---------- Input material
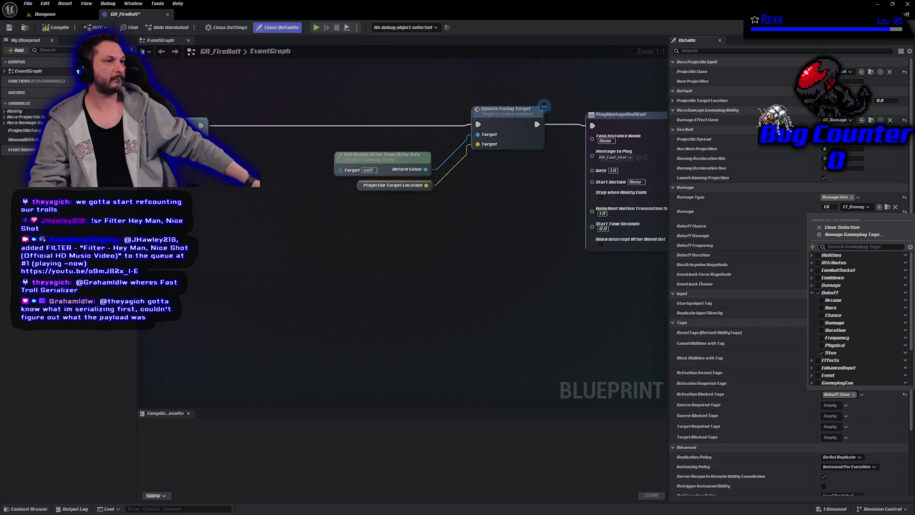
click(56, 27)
--------------------
---------- Input material
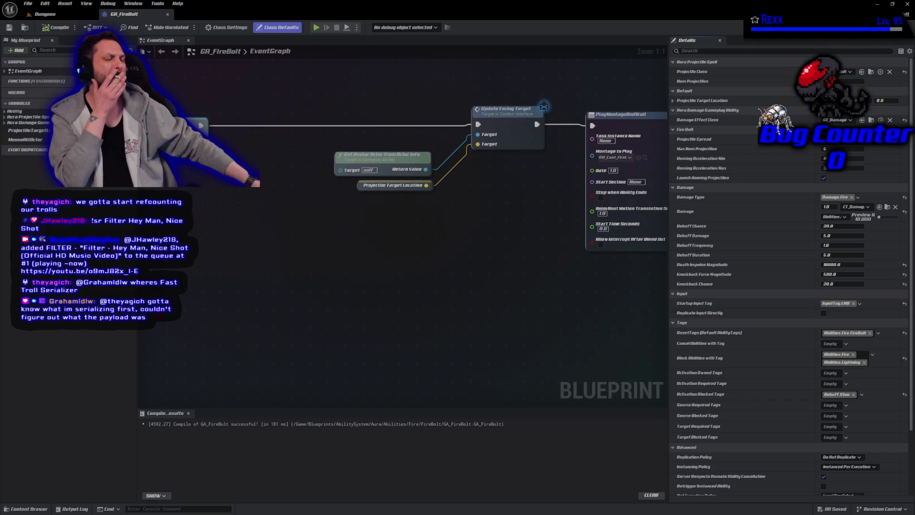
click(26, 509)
--------------------
---------- Input material
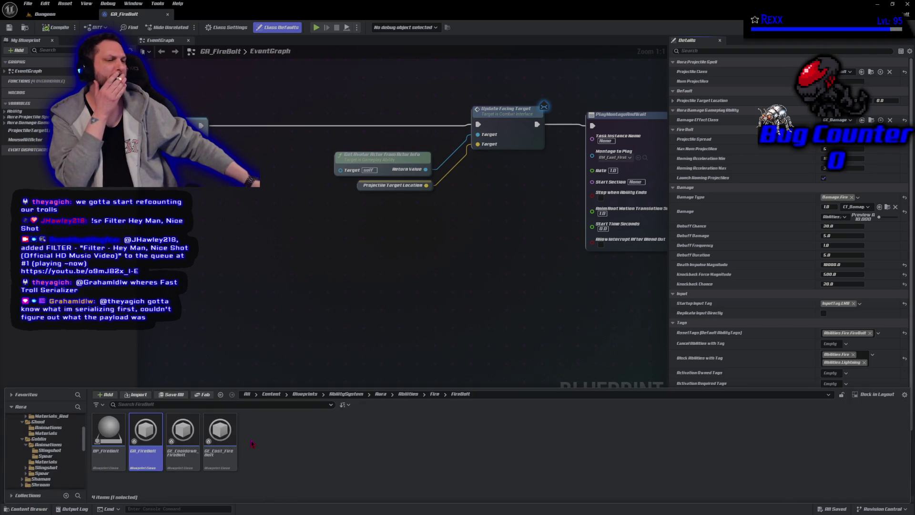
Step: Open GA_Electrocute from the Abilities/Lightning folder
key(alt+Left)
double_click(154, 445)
--------------------
#### [What the task asks]
The listing above holds a line with "Step: Open GA_Electrocute" and a line with "double_click(154, 445)". Print the stretch from the first through the second, exactly and alone.

#### [Response]
Step: Open GA_Electrocute from the Abilities/Lightning folder
key(alt+Left)
double_click(154, 445)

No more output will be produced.